Isn’t that just the greatest concept? Wouldn’t it be wonderful if the food we bought came in edible packaging? Guess what–it does!
Nature provides the ideal package for protecting the flesh inside, letting it breathe and mature at its own pace. As far as possible, I try to select food that is loose in a display, where I can see and feel what it’s really like on all sides. I can think of little in a grocer’s that annoys me more than a shrink-wrapped cucumber, which seems firm in the shop but turns out to be hours away from liquid as soon as you get it home. But I digress.
I do go on a bit about keeping the skins and peels on fresh produce. Just wash and use, I say. Much of the time, this works fine, whether you’re eating the food raw or cooking it. I can’t remember a time when I didn’t eat the skins of raw apples, yet it’s standard instructions to peel them when making a pie, so I felt quite rebellious the first time I decided not to. Yes, the texture is different, and if the pieces are very big you might get a spot of chewiness here and there. But keeping the peels adds colour and retains more of the minerals and fibre that make apples (and so many other foods) good for us. So either make the pieces smaller, or make a virtue of your new texture discovery!

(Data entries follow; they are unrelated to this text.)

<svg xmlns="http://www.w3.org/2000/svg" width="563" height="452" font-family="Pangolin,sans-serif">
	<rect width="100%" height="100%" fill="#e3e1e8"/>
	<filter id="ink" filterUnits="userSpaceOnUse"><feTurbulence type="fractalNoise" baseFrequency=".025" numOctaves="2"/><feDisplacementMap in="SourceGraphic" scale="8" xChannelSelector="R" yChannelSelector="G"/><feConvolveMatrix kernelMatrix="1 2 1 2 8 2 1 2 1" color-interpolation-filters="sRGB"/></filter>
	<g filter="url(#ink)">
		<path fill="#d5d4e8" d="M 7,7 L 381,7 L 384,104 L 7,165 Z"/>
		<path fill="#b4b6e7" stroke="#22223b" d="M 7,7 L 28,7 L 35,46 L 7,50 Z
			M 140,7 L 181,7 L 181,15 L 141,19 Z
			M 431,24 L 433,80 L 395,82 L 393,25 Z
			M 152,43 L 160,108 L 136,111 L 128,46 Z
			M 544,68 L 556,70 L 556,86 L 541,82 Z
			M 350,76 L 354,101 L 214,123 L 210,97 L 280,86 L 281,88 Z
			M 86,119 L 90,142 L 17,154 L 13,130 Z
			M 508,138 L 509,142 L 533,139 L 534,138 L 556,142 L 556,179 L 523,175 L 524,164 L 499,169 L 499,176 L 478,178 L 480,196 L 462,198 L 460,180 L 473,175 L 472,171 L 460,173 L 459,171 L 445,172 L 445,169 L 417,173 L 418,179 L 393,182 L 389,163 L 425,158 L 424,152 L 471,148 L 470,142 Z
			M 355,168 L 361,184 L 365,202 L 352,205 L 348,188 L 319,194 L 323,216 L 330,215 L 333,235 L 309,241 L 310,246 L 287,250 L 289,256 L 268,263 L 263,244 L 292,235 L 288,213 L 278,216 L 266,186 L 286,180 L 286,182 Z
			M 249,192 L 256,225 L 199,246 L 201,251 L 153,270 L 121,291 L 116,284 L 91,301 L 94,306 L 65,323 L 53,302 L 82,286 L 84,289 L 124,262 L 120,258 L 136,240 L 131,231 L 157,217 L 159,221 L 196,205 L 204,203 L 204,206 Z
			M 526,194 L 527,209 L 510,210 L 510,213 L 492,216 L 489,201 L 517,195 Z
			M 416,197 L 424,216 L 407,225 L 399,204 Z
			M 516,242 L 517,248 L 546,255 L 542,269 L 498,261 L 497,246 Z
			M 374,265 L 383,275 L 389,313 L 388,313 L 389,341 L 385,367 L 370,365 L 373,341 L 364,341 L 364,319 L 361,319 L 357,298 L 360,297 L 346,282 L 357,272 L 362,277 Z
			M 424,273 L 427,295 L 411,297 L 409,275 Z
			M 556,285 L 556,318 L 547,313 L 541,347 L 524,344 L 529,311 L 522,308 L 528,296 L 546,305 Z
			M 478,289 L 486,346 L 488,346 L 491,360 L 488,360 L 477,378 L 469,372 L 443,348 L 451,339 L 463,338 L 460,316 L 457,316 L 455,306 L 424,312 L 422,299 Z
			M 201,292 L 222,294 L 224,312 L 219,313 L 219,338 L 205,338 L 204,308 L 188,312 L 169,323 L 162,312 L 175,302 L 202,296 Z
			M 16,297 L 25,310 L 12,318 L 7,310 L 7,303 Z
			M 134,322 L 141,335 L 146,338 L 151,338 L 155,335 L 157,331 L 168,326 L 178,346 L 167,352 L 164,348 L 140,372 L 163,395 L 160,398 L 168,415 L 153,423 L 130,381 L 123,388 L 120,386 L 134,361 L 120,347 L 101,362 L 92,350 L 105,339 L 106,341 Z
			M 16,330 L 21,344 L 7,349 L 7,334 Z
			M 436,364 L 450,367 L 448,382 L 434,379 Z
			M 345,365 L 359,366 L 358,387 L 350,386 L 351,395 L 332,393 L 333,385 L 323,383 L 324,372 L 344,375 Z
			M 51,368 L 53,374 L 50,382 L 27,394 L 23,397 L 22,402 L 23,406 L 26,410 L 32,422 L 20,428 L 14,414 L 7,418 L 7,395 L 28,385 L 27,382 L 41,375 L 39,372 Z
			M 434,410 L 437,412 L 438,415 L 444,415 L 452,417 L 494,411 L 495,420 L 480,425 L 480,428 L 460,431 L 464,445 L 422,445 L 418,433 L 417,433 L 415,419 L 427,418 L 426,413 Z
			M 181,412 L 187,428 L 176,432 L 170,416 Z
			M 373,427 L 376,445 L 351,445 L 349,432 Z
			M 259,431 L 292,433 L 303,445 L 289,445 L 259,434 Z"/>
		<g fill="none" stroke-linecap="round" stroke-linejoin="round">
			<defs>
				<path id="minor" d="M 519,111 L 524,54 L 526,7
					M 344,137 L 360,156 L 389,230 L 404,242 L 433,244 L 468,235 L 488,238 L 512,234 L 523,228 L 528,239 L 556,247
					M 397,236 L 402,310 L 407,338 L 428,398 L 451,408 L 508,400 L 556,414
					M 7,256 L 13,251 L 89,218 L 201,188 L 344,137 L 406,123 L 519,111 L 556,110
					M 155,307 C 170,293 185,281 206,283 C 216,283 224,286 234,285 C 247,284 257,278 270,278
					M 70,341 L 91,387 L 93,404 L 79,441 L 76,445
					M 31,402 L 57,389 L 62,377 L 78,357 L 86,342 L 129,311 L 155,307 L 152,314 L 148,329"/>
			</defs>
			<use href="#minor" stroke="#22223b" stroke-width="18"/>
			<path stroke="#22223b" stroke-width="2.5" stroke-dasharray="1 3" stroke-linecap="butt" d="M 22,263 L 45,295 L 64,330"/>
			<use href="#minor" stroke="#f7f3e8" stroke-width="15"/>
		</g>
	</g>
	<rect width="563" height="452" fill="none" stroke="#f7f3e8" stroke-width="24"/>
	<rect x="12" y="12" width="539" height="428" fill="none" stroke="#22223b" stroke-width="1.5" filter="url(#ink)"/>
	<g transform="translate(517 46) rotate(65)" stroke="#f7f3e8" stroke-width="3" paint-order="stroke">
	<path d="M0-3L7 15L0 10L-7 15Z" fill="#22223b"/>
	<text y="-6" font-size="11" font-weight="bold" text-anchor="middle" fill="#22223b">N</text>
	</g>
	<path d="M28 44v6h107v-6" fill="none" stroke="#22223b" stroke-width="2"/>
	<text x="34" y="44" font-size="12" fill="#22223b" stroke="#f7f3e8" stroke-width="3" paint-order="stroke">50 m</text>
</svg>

The other day, I tried to make a list of all the foods whose skins I routinely eat versus those I don’t, compared with how other people treat them. It was too complicated. But I remember having been shocked upon learning that an aunt of mine ALWAYS peels her mushrooms. What?! Why? They are so delicate, you’ll destroy them and lose all the flavour in the process. I hadn’t really been conscious of skins on mushrooms, but I could at least imagine what my aunt was doing. On the other hand, a year or so ago when my MIL suggested peeling celery, I was completely flummoxed. What is there to peel??
So, on the possibly surprising side, I routinely cook and eat the skins of zucchini (courgettes/marrows), eggplant (aubergine) and (sometimes) even winter squashes. It is a matter of having sufficient moisture, thin enough slices, and/or produce that is not so mature that the skins are tough as leather. I love the opportunities for controlling the shapes on my plate that keeping the skins on affords. Stuffing these veggies with whatever kind of stuffing you like and slow-baking them, covered, is a good way to improve digestibility of the skins. They look really pretty, and if your knife and fork ‘accidentally’ rip through the packaging, you have a chance to find out if it’s to your taste.
And yet, I still routinely peel carrots, particularly for eating raw. Except if they’re very young. There is a touch of bitterness in carrot peel that I don’t like.
What about you? What peels do you usually eat that might be surprising? If you avoid peels that other people often eat, why is this? Tell me!